Hopefully, it’s clear that it would be foolish to ask an AI to write your science coursework. It’s unlikely to understand equations correctly and even then will produce a formulaic response. And it would be downright irresponsible to take financial advice from one. But even seemingly more banal questioning can be problematic too. While it might be fun to tease out musing on controversial topics or trick it into a wrong answer, sharing what is tantamount to a probabilistic text string as anything close to a genuine opinion is beyond ignorant.

Let's not surrender our critical thinking to an upmarket text predictor.

If you ask a chatbot for a preference or to make a comparison, it’s not drawing from its own thoughts, a vast vault of human knowledge, or even a collectivist opinion hidden inside its dataset. Instead, it’s statistically modeling what it determines to be the optimum text response it can produce for your query, but that’s very different from thinking of a genuine answer.
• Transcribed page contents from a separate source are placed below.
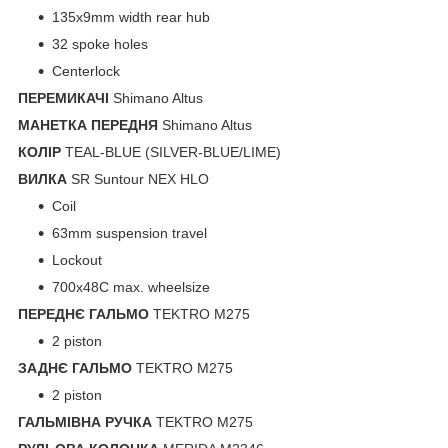
135x9mm width rear hub
32 spoke holes
Centerlock
ПЕРЕМИКАЧІ
Shimano Altus
МАНЕТКА ПЕРЕДНЯ
Shimano Altus
КОЛІР
TEAL-BLUE (SILVER-BLUE/LIME)
ВИЛКА
SR Suntour NEX HLO
Coil
63mm suspension travel
Lockout
700x48C max. wheelsize
ПЕРЕДНЄ ГАЛЬМО
TEKTRO M275
2 piston
ЗАДНЄ ГАЛЬМО
TEKTRO M275
2 piston
ГАЛЬМІВНА РУЧКА
TEKTRO M275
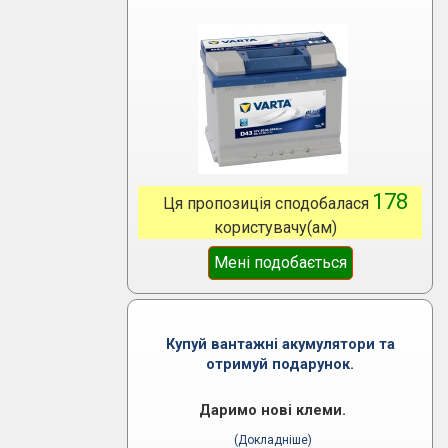
178
Ця пропозиція сподобалася
користувачу(ам)
Мені подобається
Купуй вантажні акумулятори та
отримуй подарунок.
Даримо нові клеми.
(Докладніше)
Hence why these models are co-piloted to filter out queries and responses that the model really isn’t built for. Even if you can tease out such a response, they should almost certainly be ignored.

In a nutshell, we shouldn’t confuse a human-like response with human-like thought. That isn’t to diminish the impressiveness of AI simulacrum and the swathes of emerging use cases that they are genuinely useful for. But ultimately, there are many more exciting and existential AI topics to muse on than their preferences in fast food chains and designer brands. Let’s not surrender our critical thinking to an upmarket text predictor.